**Questions on the material:**
a) In the blog text about recording a podcast, condense the paragraph that begins "I've been looking into buying" into a short list that keeps its main facts.
b) Pick up the blog text about recording a podcast after its final sentence and write one more paragraph in the same voice.

**Supplied text:**
● ● ●

What if I were to record myself saying this stuff so you could hear my oh-so-wonderful British voice in action? Akin to a podcast.

In order to comfortably record myself reading my blog entries or just talking on-the-fly, I’d need two things: privacy and a quality condenser microphone.

Unfortunately, privacy is not something I’ll get much of until I move out of shared accommodation, so this idea isn’t something that could come to fruition just yet, but perhaps the middle of 2016. Given the nature of some of the topics I talk about on this blog, I feel privacy is absolutely a concern.

I’ve been looking into buying the Blue Microphones 2070 Yeti Blackout Tri-Capsule USB Microphone, but it isn’t cheap, at least not for my frugal arse. The microphone, as you can see if you click the link, is currently £99.99 which comes to $153.25 if you use the USD. I’d also probably need a pop filter, which would cost a further £11.99.

● ● ●

**Information provided:**

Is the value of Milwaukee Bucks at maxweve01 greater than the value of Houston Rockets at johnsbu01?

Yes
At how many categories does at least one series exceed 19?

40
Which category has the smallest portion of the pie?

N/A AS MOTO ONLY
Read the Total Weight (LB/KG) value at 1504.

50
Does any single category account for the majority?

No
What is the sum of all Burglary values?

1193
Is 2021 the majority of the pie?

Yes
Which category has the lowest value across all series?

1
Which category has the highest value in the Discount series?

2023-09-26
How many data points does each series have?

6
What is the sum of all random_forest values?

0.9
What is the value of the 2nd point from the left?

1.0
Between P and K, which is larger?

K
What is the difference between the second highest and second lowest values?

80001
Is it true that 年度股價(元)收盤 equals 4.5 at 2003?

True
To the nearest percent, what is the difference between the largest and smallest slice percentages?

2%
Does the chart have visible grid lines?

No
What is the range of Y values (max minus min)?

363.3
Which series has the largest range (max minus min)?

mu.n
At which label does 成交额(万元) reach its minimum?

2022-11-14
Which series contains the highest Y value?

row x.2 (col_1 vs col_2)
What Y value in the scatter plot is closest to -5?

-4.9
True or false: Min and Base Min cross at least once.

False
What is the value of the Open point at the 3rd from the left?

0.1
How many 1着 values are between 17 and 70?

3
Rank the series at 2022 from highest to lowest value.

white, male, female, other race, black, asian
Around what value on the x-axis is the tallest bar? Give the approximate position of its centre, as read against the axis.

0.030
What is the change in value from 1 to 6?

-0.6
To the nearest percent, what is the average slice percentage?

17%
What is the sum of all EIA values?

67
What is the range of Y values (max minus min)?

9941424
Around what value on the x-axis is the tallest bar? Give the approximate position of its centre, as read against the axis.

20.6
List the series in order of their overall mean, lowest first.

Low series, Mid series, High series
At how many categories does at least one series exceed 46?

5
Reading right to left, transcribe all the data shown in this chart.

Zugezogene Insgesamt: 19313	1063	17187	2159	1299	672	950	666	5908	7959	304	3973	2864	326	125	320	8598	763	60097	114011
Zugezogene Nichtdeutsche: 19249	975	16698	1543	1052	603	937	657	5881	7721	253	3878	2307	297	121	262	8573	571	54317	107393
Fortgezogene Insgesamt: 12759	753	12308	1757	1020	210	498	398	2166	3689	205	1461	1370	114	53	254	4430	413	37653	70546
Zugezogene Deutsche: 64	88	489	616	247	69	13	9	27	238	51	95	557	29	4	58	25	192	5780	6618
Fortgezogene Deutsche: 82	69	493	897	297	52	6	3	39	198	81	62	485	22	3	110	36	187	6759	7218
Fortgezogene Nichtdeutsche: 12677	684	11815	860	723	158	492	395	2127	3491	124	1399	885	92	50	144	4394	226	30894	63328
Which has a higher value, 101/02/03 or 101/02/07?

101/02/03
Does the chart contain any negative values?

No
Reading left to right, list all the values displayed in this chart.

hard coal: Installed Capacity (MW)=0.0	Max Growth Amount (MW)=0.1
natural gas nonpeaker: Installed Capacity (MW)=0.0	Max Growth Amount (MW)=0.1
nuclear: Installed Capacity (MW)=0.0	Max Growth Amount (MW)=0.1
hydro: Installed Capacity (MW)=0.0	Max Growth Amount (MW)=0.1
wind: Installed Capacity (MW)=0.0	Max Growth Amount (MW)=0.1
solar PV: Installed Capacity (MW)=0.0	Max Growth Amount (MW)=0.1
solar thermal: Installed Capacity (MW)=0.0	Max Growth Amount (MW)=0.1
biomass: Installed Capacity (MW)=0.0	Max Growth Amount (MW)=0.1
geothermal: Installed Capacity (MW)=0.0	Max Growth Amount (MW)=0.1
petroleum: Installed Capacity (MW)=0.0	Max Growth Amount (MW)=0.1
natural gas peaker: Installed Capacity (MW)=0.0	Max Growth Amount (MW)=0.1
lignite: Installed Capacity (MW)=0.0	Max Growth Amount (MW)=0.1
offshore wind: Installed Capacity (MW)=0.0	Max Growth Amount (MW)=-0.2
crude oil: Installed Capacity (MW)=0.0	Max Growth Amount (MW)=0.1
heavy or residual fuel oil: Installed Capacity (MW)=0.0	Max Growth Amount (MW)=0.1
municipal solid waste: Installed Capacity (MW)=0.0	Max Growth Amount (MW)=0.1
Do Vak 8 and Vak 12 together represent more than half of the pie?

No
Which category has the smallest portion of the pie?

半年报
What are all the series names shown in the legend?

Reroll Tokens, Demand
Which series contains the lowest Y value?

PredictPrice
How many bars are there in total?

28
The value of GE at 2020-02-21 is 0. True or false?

● ● ●

**Outputs by task:**
a)
- Microphone being considered: Blue Microphones 2070 Yeti Blackout Tri-Capsule USB Microphone
- Price: £99.99, or $153.25 in USD, which is not cheap for a frugal budget
- Probable extra purchase: a pop filter for £11.99

b)
I’d like to know whether you think this is a good idea. Would you perhaps actually  like to hear me chatting away, rather than you having to always read the text within my blog entries?

Since I’d be able to talk without reading what would essentially be a script, what sort of things, if anything, would you find interesting for me to freely talk about?

Myself, I quite like the idea of a question and answer setup; I read questions in the comment section of the previous blog entry, then answer them in the next blog entry. I’d prefer to have more readers who commented in order to not run out of questions to answer or topics to talk about as per your suggestions, so perhaps it’s just as well that this may come at a later date.

I must admit, the theme I would very much want to talk about would be what I’ve categorised as Life, in particular, mental health issues I’m familiar with, such as anxiety, OCD, and depression, and things that go on in my life.

I think it’d be good to get some feedback on this idea early, so I’ve got a plan of action, should the time come, and of course to avoid a potentially wasted investment.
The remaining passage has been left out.